## Job item
Could you output each line below precisely as it stands, without the images?

[The records Boundary: Start]

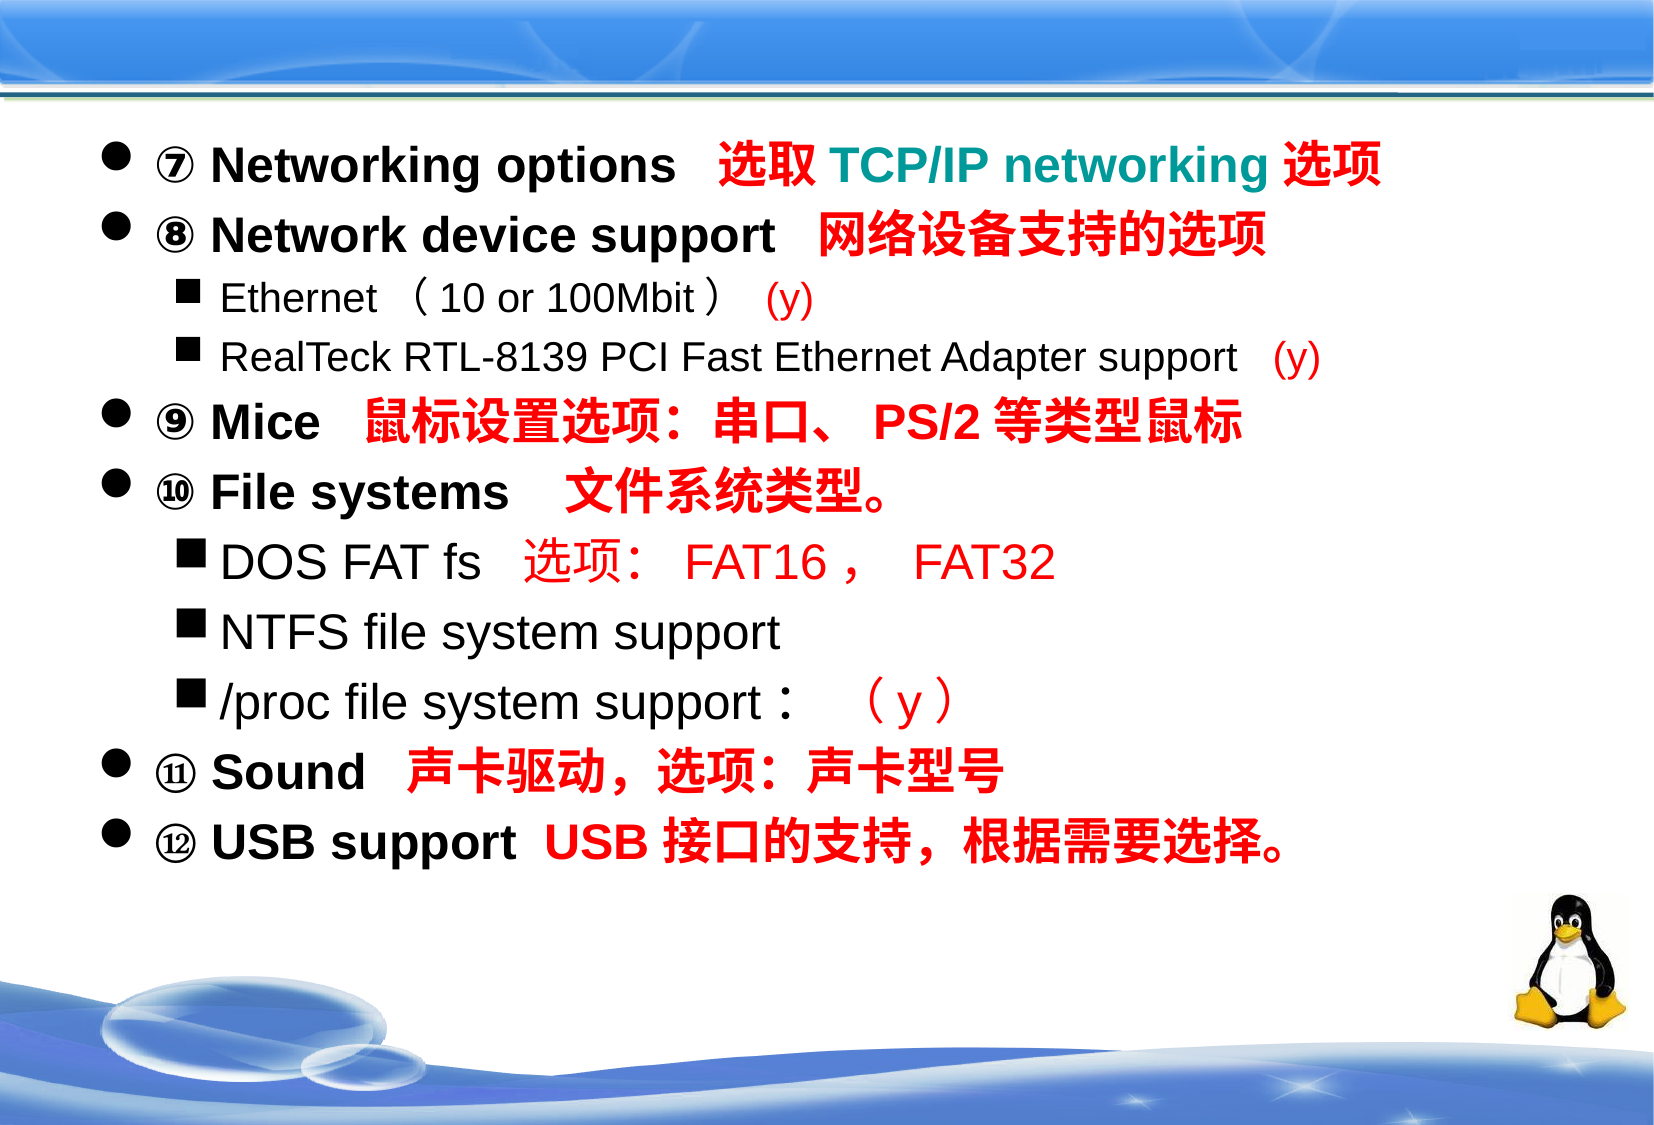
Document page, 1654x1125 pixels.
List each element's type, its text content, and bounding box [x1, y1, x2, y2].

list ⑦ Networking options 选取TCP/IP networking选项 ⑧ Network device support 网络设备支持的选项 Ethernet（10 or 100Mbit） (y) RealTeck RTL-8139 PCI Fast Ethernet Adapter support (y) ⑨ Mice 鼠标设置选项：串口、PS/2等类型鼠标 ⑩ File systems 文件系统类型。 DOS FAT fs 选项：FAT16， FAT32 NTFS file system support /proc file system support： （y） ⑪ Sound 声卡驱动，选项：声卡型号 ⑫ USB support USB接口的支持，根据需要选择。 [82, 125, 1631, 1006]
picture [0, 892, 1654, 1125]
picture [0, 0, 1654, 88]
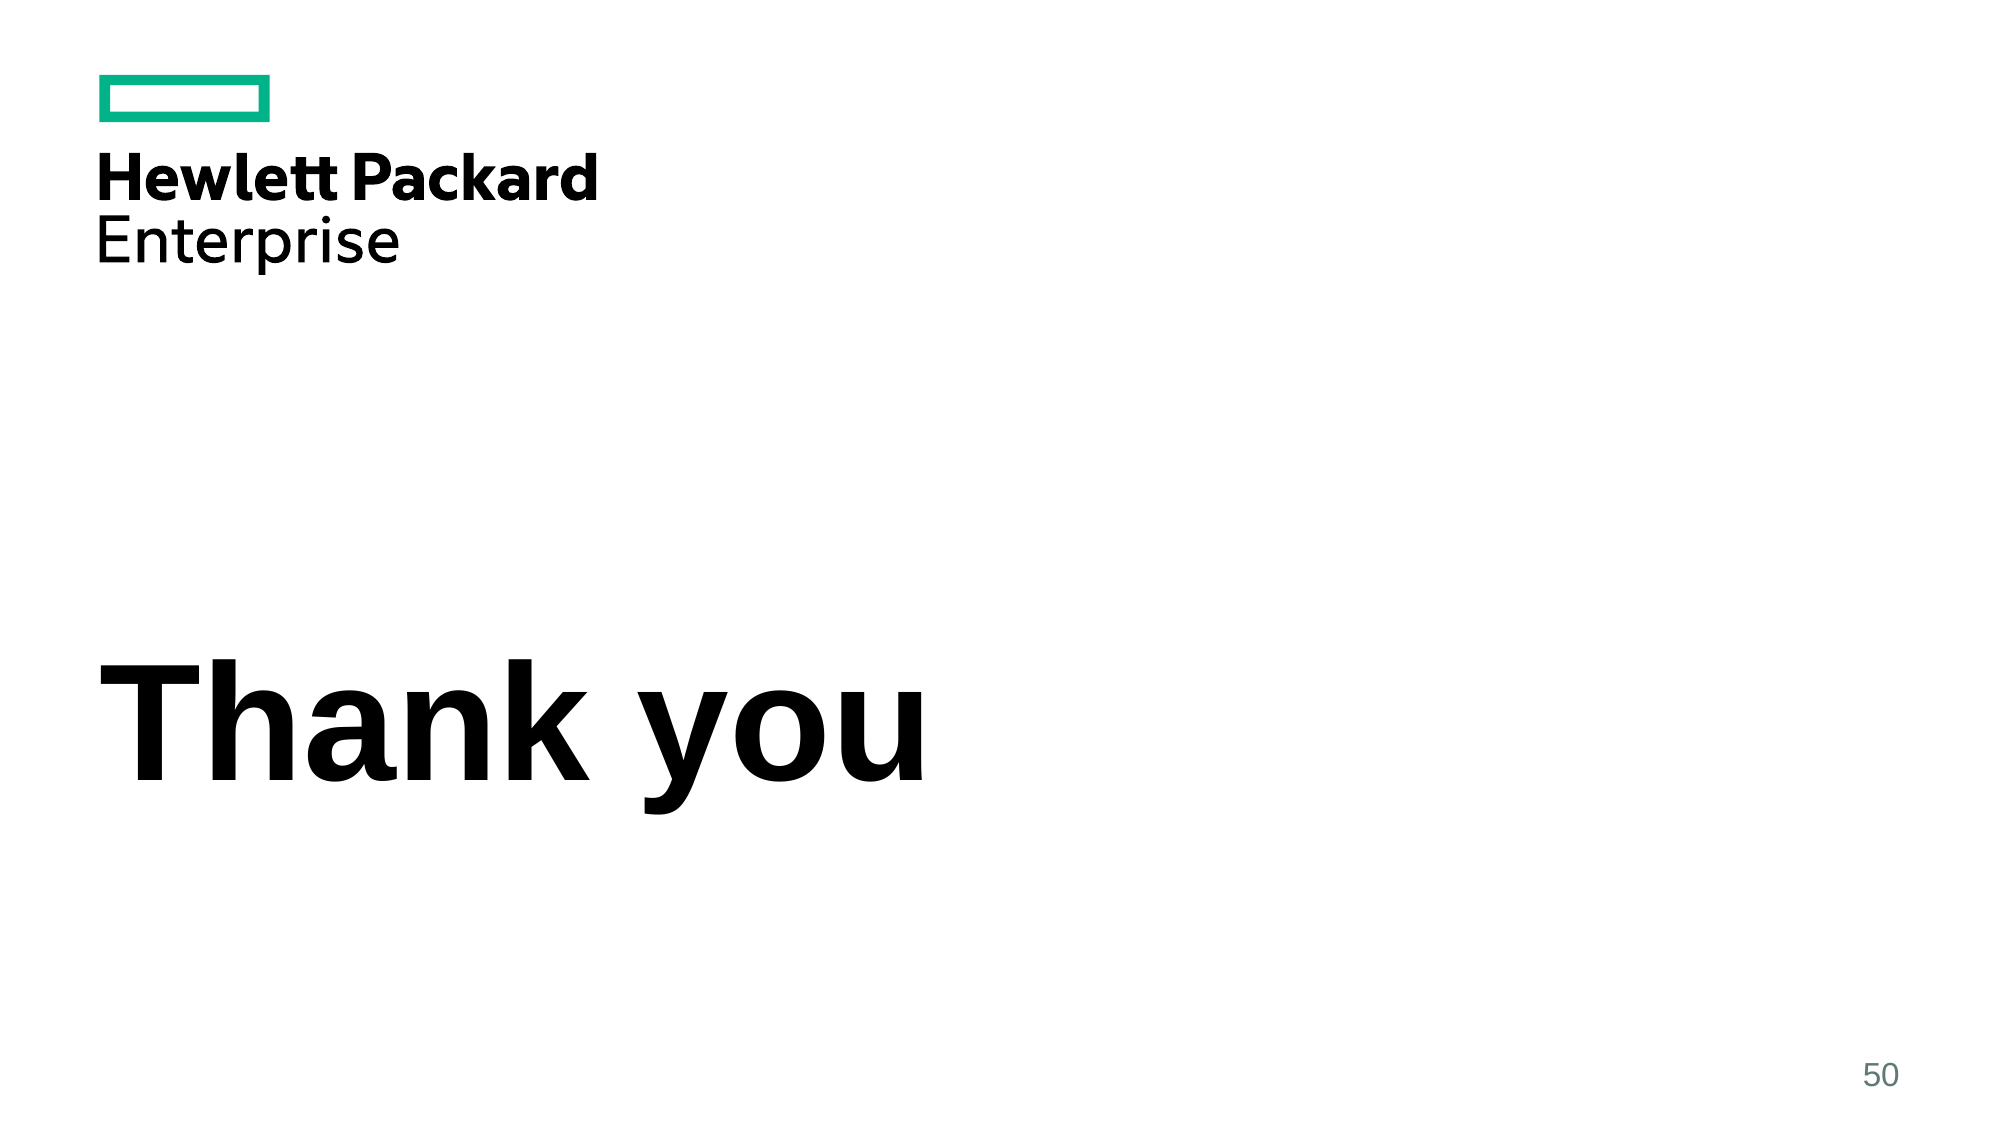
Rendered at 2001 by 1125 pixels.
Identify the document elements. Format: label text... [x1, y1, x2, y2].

[The records Boundary: End]

## Problem solution
Document page, 1654x1125 pixels.
List each element's type, its text content, and bounding box [x1, y1, x2, y2].

list ⑦ Networking options 选取TCP/IP networking选项 ⑧ Network device support 网络设备支持的选项 Ethernet（10 or 100Mbit） (y) RealTeck RTL-8139 PCI Fast Ethernet Adapter support (y) ⑨ Mice 鼠标设置选项：串口、PS/2等类型鼠标 ⑩ File systems 文件系统类型。 DOS FAT fs 选项：FAT16， FAT32 NTFS file system support /proc file system support： （y） ⑪ Sound 声卡驱动，选项：声卡型号 ⑫ USB support USB接口的支持，根据需要选择。 [82, 125, 1631, 1006]
picture [0, 892, 1654, 1125]
picture [0, 0, 1654, 88]
Rendered at 2001 by 1125 pixels.
Identify the document elements. Format: label text... [x1, y1, x2, y2].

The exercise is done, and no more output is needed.